Sin embargo, es fundamental establecer una distinción clara entre el alivio de los síntomas y la cura de la enfermedad. A pesar de su popularidad como remedio casero, los expertos subrayan que el consumo de sopa de pollo no debe entenderse como un tratamiento médico capaz de curar la infección, ni tampoco como un mecanismo preventivo para evitar el contagio de virus respiratorios. Su valor real reside en ser una preparación de apoyo que acompaña el proceso natural de recuperación del organismo.
Consuelo Burgos, nutricionista del Instituto de Nutrición y Tecnología de los Alimentos (INTA), detalla que los beneficios primordiales de esta preparación están ligados a tres ejes fundamentales: la hidratación, la temperatura del líquido y la densidad nutricional. Durante un proceso infeccioso, es frecuente que las personas experimenten una disminución del apetito, lo que reduce la ingesta de nutrientes esenciales. En este contexto, la sopa de pollo se convierte en un vehículo eficiente para introducir alimentos nutritivos de manera sencilla y agradable.
Desde una perspectiva científica, Burgos es enfática al advertir que no se debe extrapolar cualquier estudio aislado a la población general. Según la especialista, no existe evidencia científica convincente que permita afirmar que consumir sopa de pollo reduzca el riesgo de contraer virus respiratorios. Metodológicamente, no es posible sostener que esta preparación prevenga el contagio, desmitificando así la idea de que su consumo regular actúe como un escudo inmunológico preventivo.
Uno de los pilares más relevantes durante un resfrío o un contagio de influenza es mantener una hidratación adecuada. La sopa de pollo, al ser una preparación predominantemente acuosa y consumirse caliente, resulta especialmente útil.
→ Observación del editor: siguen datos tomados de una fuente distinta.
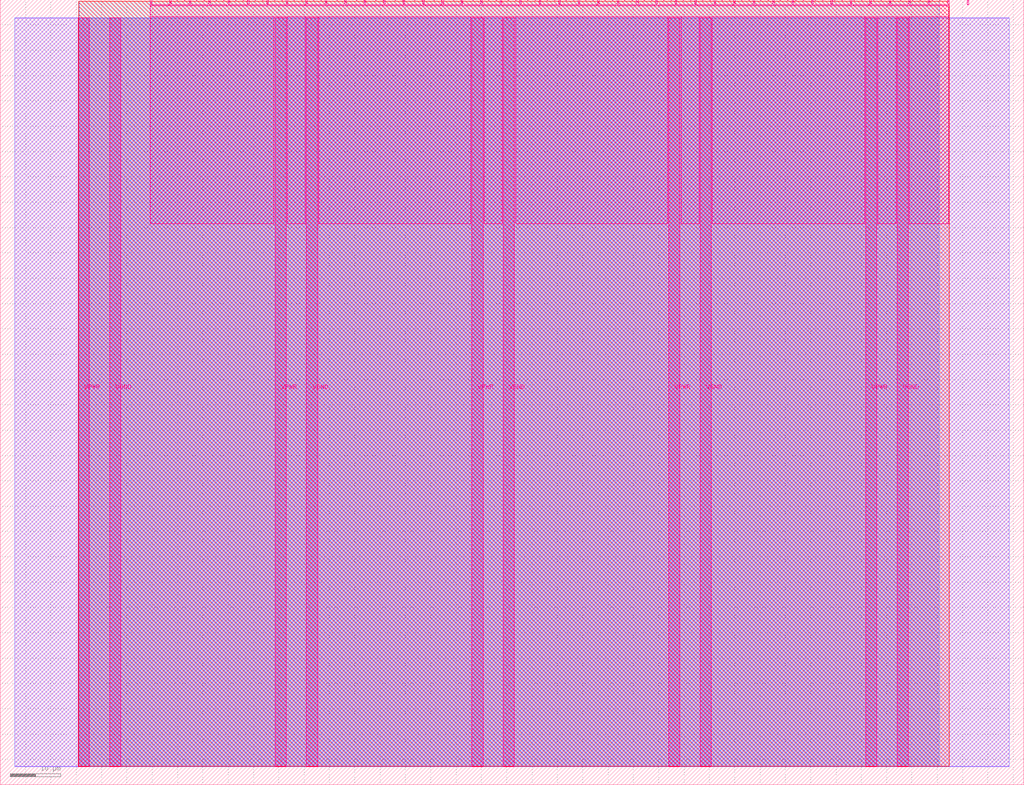
<source format=lef>
VERSION 5.7 ;
  NOWIREEXTENSIONATPIN ON ;
  DIVIDERCHAR "/" ;
  BUSBITCHARS "[]" ;
MACRO tt_um_monishvr_fifo
  CLASS BLOCK ;
  FOREIGN tt_um_monishvr_fifo ;
  ORIGIN 0.000 0.000 ;
  SIZE 202.080 BY 154.980 ;
  PIN VGND
    DIRECTION INOUT ;
    USE GROUND ;
    PORT
      LAYER Metal5 ;
        RECT 21.580 3.560 23.780 151.420 ;
    END
    PORT
      LAYER Metal5 ;
        RECT 60.450 3.560 62.650 151.420 ;
    END
    PORT
      LAYER Metal5 ;
        RECT 99.320 3.560 101.520 151.420 ;
    END
    PORT
      LAYER Metal5 ;
        RECT 138.190 3.560 140.390 151.420 ;
    END
    PORT
      LAYER Metal5 ;
        RECT 177.060 3.560 179.260 151.420 ;
    END
  END VGND
  PIN VPWR
    DIRECTION INOUT ;
    USE POWER ;
    PORT
      LAYER Metal5 ;
        RECT 15.380 3.560 17.580 151.420 ;
    END
    PORT
      LAYER Metal5 ;
        RECT 54.250 3.560 56.450 151.420 ;
    END
    PORT
      LAYER Metal5 ;
        RECT 93.120 3.560 95.320 151.420 ;
    END
    PORT
      LAYER Metal5 ;
        RECT 131.990 3.560 134.190 151.420 ;
    END
    PORT
      LAYER Metal5 ;
        RECT 170.860 3.560 173.060 151.420 ;
    END
  END VPWR
  PIN clk
    DIRECTION INPUT ;
    USE SIGNAL ;
    ANTENNAGATEAREA 0.213200 ;
    PORT
      LAYER Metal5 ;
        RECT 187.050 153.980 187.350 154.980 ;
    END
  END clk
  PIN ena
    DIRECTION INPUT ;
    USE SIGNAL ;
    PORT
      LAYER Metal5 ;
        RECT 190.890 153.980 191.190 154.980 ;
    END
  END ena
  PIN rst_n
    DIRECTION INPUT ;
    USE SIGNAL ;
    ANTENNAGATEAREA 0.314600 ;
    PORT
      LAYER Metal5 ;
        RECT 183.210 153.980 183.510 154.980 ;
    END
  END rst_n
  PIN ui_in[0]
    DIRECTION INPUT ;
    USE SIGNAL ;
    PORT
      LAYER Metal5 ;
        RECT 179.370 153.980 179.670 154.980 ;
    END
  END ui_in[0]
  PIN ui_in[1]
    DIRECTION INPUT ;
    USE SIGNAL ;
    PORT
      LAYER Metal5 ;
        RECT 175.530 153.980 175.830 154.980 ;
    END
  END ui_in[1]
  PIN ui_in[2]
    DIRECTION INPUT ;
    USE SIGNAL ;
    ANTENNAGATEAREA 0.180700 ;
    PORT
      LAYER Metal5 ;
        RECT 171.690 153.980 171.990 154.980 ;
    END
  END ui_in[2]
  PIN ui_in[3]
    DIRECTION INPUT ;
    USE SIGNAL ;
    ANTENNAGATEAREA 0.180700 ;
    PORT
      LAYER Metal5 ;
        RECT 167.850 153.980 168.150 154.980 ;
    END
  END ui_in[3]
  PIN ui_in[4]
    DIRECTION INPUT ;
    USE SIGNAL ;
    ANTENNAGATEAREA 0.314600 ;
    PORT
      LAYER Metal5 ;
        RECT 164.010 153.980 164.310 154.980 ;
    END
  END ui_in[4]
  PIN ui_in[5]
    DIRECTION INPUT ;
    USE SIGNAL ;
    ANTENNAGATEAREA 0.314600 ;
    PORT
      LAYER Metal5 ;
        RECT 160.170 153.980 160.470 154.980 ;
    END
  END ui_in[5]
  PIN ui_in[6]
    DIRECTION INPUT ;
    USE SIGNAL ;
    ANTENNAGATEAREA 0.314600 ;
    PORT
      LAYER Metal5 ;
        RECT 156.330 153.980 156.630 154.980 ;
    END
  END ui_in[6]
  PIN ui_in[7]
    DIRECTION INPUT ;
    USE SIGNAL ;
    ANTENNAGATEAREA 0.314600 ;
    PORT
      LAYER Metal5 ;
        RECT 152.490 153.980 152.790 154.980 ;
    END
  END ui_in[7]
  PIN uio_in[0]
    DIRECTION INPUT ;
    USE SIGNAL ;
    PORT
      LAYER Metal5 ;
        RECT 148.650 153.980 148.950 154.980 ;
    END
  END uio_in[0]
  PIN uio_in[1]
    DIRECTION INPUT ;
    USE SIGNAL ;
    PORT
      LAYER Metal5 ;
        RECT 144.810 153.980 145.110 154.980 ;
    END
  END uio_in[1]
  PIN uio_in[2]
    DIRECTION INPUT ;
    USE SIGNAL ;
    PORT
      LAYER Metal5 ;
        RECT 140.970 153.980 141.270 154.980 ;
    END
  END uio_in[2]
  PIN uio_in[3]
    DIRECTION INPUT ;
    USE SIGNAL ;
    PORT
      LAYER Metal5 ;
        RECT 137.130 153.980 137.430 154.980 ;
    END
  END uio_in[3]
  PIN uio_in[4]
    DIRECTION INPUT ;
    USE SIGNAL ;
    PORT
      LAYER Metal5 ;
        RECT 133.290 153.980 133.590 154.980 ;
    END
  END uio_in[4]
  PIN uio_in[5]
    DIRECTION INPUT ;
    USE SIGNAL ;
    PORT
      LAYER Metal5 ;
        RECT 129.450 153.980 129.750 154.980 ;
    END
  END uio_in[5]
  PIN uio_in[6]
    DIRECTION INPUT ;
    USE SIGNAL ;
    PORT
      LAYER Metal5 ;
        RECT 125.610 153.980 125.910 154.980 ;
    END
  END uio_in[6]
  PIN uio_in[7]
    DIRECTION INPUT ;
    USE SIGNAL ;
    PORT
      LAYER Metal5 ;
        RECT 121.770 153.980 122.070 154.980 ;
    END
  END uio_in[7]
  PIN uio_oe[0]
    DIRECTION OUTPUT ;
    USE SIGNAL ;
    ANTENNADIFFAREA 0.299200 ;
    PORT
      LAYER Metal5 ;
        RECT 56.490 153.980 56.790 154.980 ;
    END
  END uio_oe[0]
  PIN uio_oe[1]
    DIRECTION OUTPUT ;
    USE SIGNAL ;
    ANTENNADIFFAREA 0.299200 ;
    PORT
      LAYER Metal5 ;
        RECT 52.650 153.980 52.950 154.980 ;
    END
  END uio_oe[1]
  PIN uio_oe[2]
    DIRECTION OUTPUT ;
    USE SIGNAL ;
    ANTENNADIFFAREA 0.299200 ;
    PORT
      LAYER Metal5 ;
        RECT 48.810 153.980 49.110 154.980 ;
    END
  END uio_oe[2]
  PIN uio_oe[3]
    DIRECTION OUTPUT ;
    USE SIGNAL ;
    ANTENNADIFFAREA 0.299200 ;
    PORT
      LAYER Metal5 ;
        RECT 44.970 153.980 45.270 154.980 ;
    END
  END uio_oe[3]
  PIN uio_oe[4]
    DIRECTION OUTPUT ;
    USE SIGNAL ;
    ANTENNADIFFAREA 0.299200 ;
    PORT
      LAYER Metal5 ;
        RECT 41.130 153.980 41.430 154.980 ;
    END
  END uio_oe[4]
  PIN uio_oe[5]
    DIRECTION OUTPUT ;
    USE SIGNAL ;
    ANTENNADIFFAREA 0.299200 ;
    PORT
      LAYER Metal5 ;
        RECT 37.290 153.980 37.590 154.980 ;
    END
  END uio_oe[5]
  PIN uio_oe[6]
    DIRECTION OUTPUT ;
    USE SIGNAL ;
    ANTENNADIFFAREA 0.299200 ;
    PORT
      LAYER Metal5 ;
        RECT 33.450 153.980 33.750 154.980 ;
    END
  END uio_oe[6]
  PIN uio_oe[7]
    DIRECTION OUTPUT ;
    USE SIGNAL ;
    ANTENNADIFFAREA 0.299200 ;
    PORT
      LAYER Metal5 ;
        RECT 29.610 153.980 29.910 154.980 ;
    END
  END uio_oe[7]
  PIN uio_out[0]
    DIRECTION OUTPUT ;
    USE SIGNAL ;
    ANTENNADIFFAREA 0.299200 ;
    PORT
      LAYER Metal5 ;
        RECT 87.210 153.980 87.510 154.980 ;
    END
  END uio_out[0]
  PIN uio_out[1]
    DIRECTION OUTPUT ;
    USE SIGNAL ;
    ANTENNADIFFAREA 0.299200 ;
    PORT
      LAYER Metal5 ;
        RECT 83.370 153.980 83.670 154.980 ;
    END
  END uio_out[1]
  PIN uio_out[2]
    DIRECTION OUTPUT ;
    USE SIGNAL ;
    ANTENNADIFFAREA 0.299200 ;
    PORT
      LAYER Metal5 ;
        RECT 79.530 153.980 79.830 154.980 ;
    END
  END uio_out[2]
  PIN uio_out[3]
    DIRECTION OUTPUT ;
    USE SIGNAL ;
    ANTENNADIFFAREA 0.299200 ;
    PORT
      LAYER Metal5 ;
        RECT 75.690 153.980 75.990 154.980 ;
    END
  END uio_out[3]
  PIN uio_out[4]
    DIRECTION OUTPUT ;
    USE SIGNAL ;
    ANTENNADIFFAREA 0.299200 ;
    PORT
      LAYER Metal5 ;
        RECT 71.850 153.980 72.150 154.980 ;
    END
  END uio_out[4]
  PIN uio_out[5]
    DIRECTION OUTPUT ;
    USE SIGNAL ;
    ANTENNADIFFAREA 0.299200 ;
    PORT
      LAYER Metal5 ;
        RECT 68.010 153.980 68.310 154.980 ;
    END
  END uio_out[5]
  PIN uio_out[6]
    DIRECTION OUTPUT ;
    USE SIGNAL ;
    ANTENNADIFFAREA 0.299200 ;
    PORT
      LAYER Metal5 ;
        RECT 64.170 153.980 64.470 154.980 ;
    END
  END uio_out[6]
  PIN uio_out[7]
    DIRECTION OUTPUT ;
    USE SIGNAL ;
    ANTENNADIFFAREA 0.299200 ;
    PORT
      LAYER Metal5 ;
        RECT 60.330 153.980 60.630 154.980 ;
    END
  END uio_out[7]
  PIN uo_out[0]
    DIRECTION OUTPUT ;
    USE SIGNAL ;
    ANTENNADIFFAREA 0.654800 ;
    PORT
      LAYER Metal5 ;
        RECT 117.930 153.980 118.230 154.980 ;
    END
  END uo_out[0]
  PIN uo_out[1]
    DIRECTION OUTPUT ;
    USE SIGNAL ;
    ANTENNADIFFAREA 0.654800 ;
    PORT
      LAYER Metal5 ;
        RECT 114.090 153.980 114.390 154.980 ;
    END
  END uo_out[1]
  PIN uo_out[2]
    DIRECTION OUTPUT ;
    USE SIGNAL ;
    ANTENNAGATEAREA 0.109200 ;
    ANTENNADIFFAREA 0.632400 ;
    PORT
      LAYER Metal5 ;
        RECT 110.250 153.980 110.550 154.980 ;
    END
  END uo_out[2]
  PIN uo_out[3]
    DIRECTION OUTPUT ;
    USE SIGNAL ;
    ANTENNAGATEAREA 0.109200 ;
    ANTENNADIFFAREA 0.632400 ;
    PORT
      LAYER Metal5 ;
        RECT 106.410 153.980 106.710 154.980 ;
    END
  END uo_out[3]
  PIN uo_out[4]
    DIRECTION OUTPUT ;
    USE SIGNAL ;
    ANTENNAGATEAREA 0.109200 ;
    ANTENNADIFFAREA 0.632400 ;
    PORT
      LAYER Metal5 ;
        RECT 102.570 153.980 102.870 154.980 ;
    END
  END uo_out[4]
  PIN uo_out[5]
    DIRECTION OUTPUT ;
    USE SIGNAL ;
    ANTENNAGATEAREA 0.109200 ;
    ANTENNADIFFAREA 0.632400 ;
    PORT
      LAYER Metal5 ;
        RECT 98.730 153.980 99.030 154.980 ;
    END
  END uo_out[5]
  PIN uo_out[6]
    DIRECTION OUTPUT ;
    USE SIGNAL ;
    ANTENNADIFFAREA 0.299200 ;
    PORT
      LAYER Metal5 ;
        RECT 94.890 153.980 95.190 154.980 ;
    END
  END uo_out[6]
  PIN uo_out[7]
    DIRECTION OUTPUT ;
    USE SIGNAL ;
    ANTENNADIFFAREA 0.299200 ;
    PORT
      LAYER Metal5 ;
        RECT 91.050 153.980 91.350 154.980 ;
    END
  END uo_out[7]
  OBS
      LAYER GatPoly ;
        RECT 2.880 3.630 199.200 151.350 ;
      LAYER Metal1 ;
        RECT 2.880 3.560 199.200 151.420 ;
      LAYER Metal2 ;
        RECT 15.515 3.680 185.425 151.300 ;
      LAYER Metal3 ;
        RECT 15.560 3.635 185.380 154.705 ;
      LAYER Metal4 ;
        RECT 15.515 3.680 187.345 154.660 ;
      LAYER Metal5 ;
        RECT 30.120 153.770 33.240 153.980 ;
        RECT 33.960 153.770 37.080 153.980 ;
        RECT 37.800 153.770 40.920 153.980 ;
        RECT 41.640 153.770 44.760 153.980 ;
        RECT 45.480 153.770 48.600 153.980 ;
        RECT 49.320 153.770 52.440 153.980 ;
        RECT 53.160 153.770 56.280 153.980 ;
        RECT 57.000 153.770 60.120 153.980 ;
        RECT 60.840 153.770 63.960 153.980 ;
        RECT 64.680 153.770 67.800 153.980 ;
        RECT 68.520 153.770 71.640 153.980 ;
        RECT 72.360 153.770 75.480 153.980 ;
        RECT 76.200 153.770 79.320 153.980 ;
        RECT 80.040 153.770 83.160 153.980 ;
        RECT 83.880 153.770 87.000 153.980 ;
        RECT 87.720 153.770 90.840 153.980 ;
        RECT 91.560 153.770 94.680 153.980 ;
        RECT 95.400 153.770 98.520 153.980 ;
        RECT 99.240 153.770 102.360 153.980 ;
        RECT 103.080 153.770 106.200 153.980 ;
        RECT 106.920 153.770 110.040 153.980 ;
        RECT 110.760 153.770 113.880 153.980 ;
        RECT 114.600 153.770 117.720 153.980 ;
        RECT 118.440 153.770 121.560 153.980 ;
        RECT 122.280 153.770 125.400 153.980 ;
        RECT 126.120 153.770 129.240 153.980 ;
        RECT 129.960 153.770 133.080 153.980 ;
        RECT 133.800 153.770 136.920 153.980 ;
        RECT 137.640 153.770 140.760 153.980 ;
        RECT 141.480 153.770 144.600 153.980 ;
        RECT 145.320 153.770 148.440 153.980 ;
        RECT 149.160 153.770 152.280 153.980 ;
        RECT 153.000 153.770 156.120 153.980 ;
        RECT 156.840 153.770 159.960 153.980 ;
        RECT 160.680 153.770 163.800 153.980 ;
        RECT 164.520 153.770 167.640 153.980 ;
        RECT 168.360 153.770 171.480 153.980 ;
        RECT 172.200 153.770 175.320 153.980 ;
        RECT 176.040 153.770 179.160 153.980 ;
        RECT 179.880 153.770 183.000 153.980 ;
        RECT 183.720 153.770 186.840 153.980 ;
        RECT 29.660 151.630 187.300 153.770 ;
        RECT 29.660 110.735 54.040 151.630 ;
        RECT 56.660 110.735 60.240 151.630 ;
        RECT 62.860 110.735 92.910 151.630 ;
        RECT 95.530 110.735 99.110 151.630 ;
        RECT 101.730 110.735 131.780 151.630 ;
        RECT 134.400 110.735 137.980 151.630 ;
        RECT 140.600 110.735 170.650 151.630 ;
        RECT 173.270 110.735 176.850 151.630 ;
        RECT 179.470 110.735 187.300 151.630 ;
  END
END tt_um_monishvr_fifo
END LIBRARY


</source>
De acuerdo con la nutricionista del INTA, resguardar la hidratación es crucial, ya que esto facilita la eliminación de la mucosidad, un elemento característico de los procesos infecciosos respiratorios.
Además de la hidratación interna, el vapor desprendido por la sopa caliente juega un rol terapéutico temporal. Este efecto es comparable al de una ducha caliente, donde el vapor ayuda a despejar las vías respiratorias y mejora la sensación de respiración, aliviando momentáneamente la congestión nasal. De este modo, la sopa actúa más como un soporte reconfortante que como un medicamento.
En cuanto a la elección del producto, Burgos recomienda evitar los caldos y sopas instantáneas, a pesar de su rapidez. La recomendación profesional es priorizar las preparaciones caseras, ya que estas permiten un control riguroso de los ingredientes. El uso de productos procesados suele implicar un consumo excesivo de sodio y la ingesta de aditivos químicos que no aportan valor nutricional y pueden ser contraproducentes.
Para optimizar los beneficios de la sopa de pollo durante un cuadro respiratorio, la especialista sugiere seguir ciertas pautas de elaboración. En primer lugar, se recomienda utilizar pollo sin piel para disminuir el aporte de grasas saturadas. En segundo lugar, es ideal incorporar verduras como ajo, cebolla y zanahoria, que no solo aportan sabor, sino también nutrientes esenciales.
Asimismo, se aconseja mantener una consistencia más líquida que espesa para maximizar la capacidad de hidratación. Respecto a la sal, la indicación es moderar su cantidad y agregarla preferiblemente al final de la cocción. Sobre los carbohidratos, como el arroz, los fideos o las papas, Burgos señala que son opcionales y no indispensables si el objetivo primordial es la hidratación y el alivio sintomático.
No obstante, existen advertencias específicas para ciertos grupos de pacientes. En el caso de las personas que padecen diabetes, la nutricionista advierte sobre la necesidad de controlar estrictamente el volumen de carbohidratos incorporados en la sopa, teniendo especial cuidado con el uso de papas, arroz, fideos e incluso verduras como el zapallo o la zanahoria.
Finalmente, se recuerda que ninguna preparación aislada sustituye una dieta equilibrada. Para un funcionamiento óptimo del sistema inmune y de la microbiota intestinal, es imperativo mantener el consumo de frutas, verduras frescas y abundante agua, elementos que proveen las vitaminas y la fibra necesarias para que el cuerpo enfrente eficazmente los desafíos del invierno.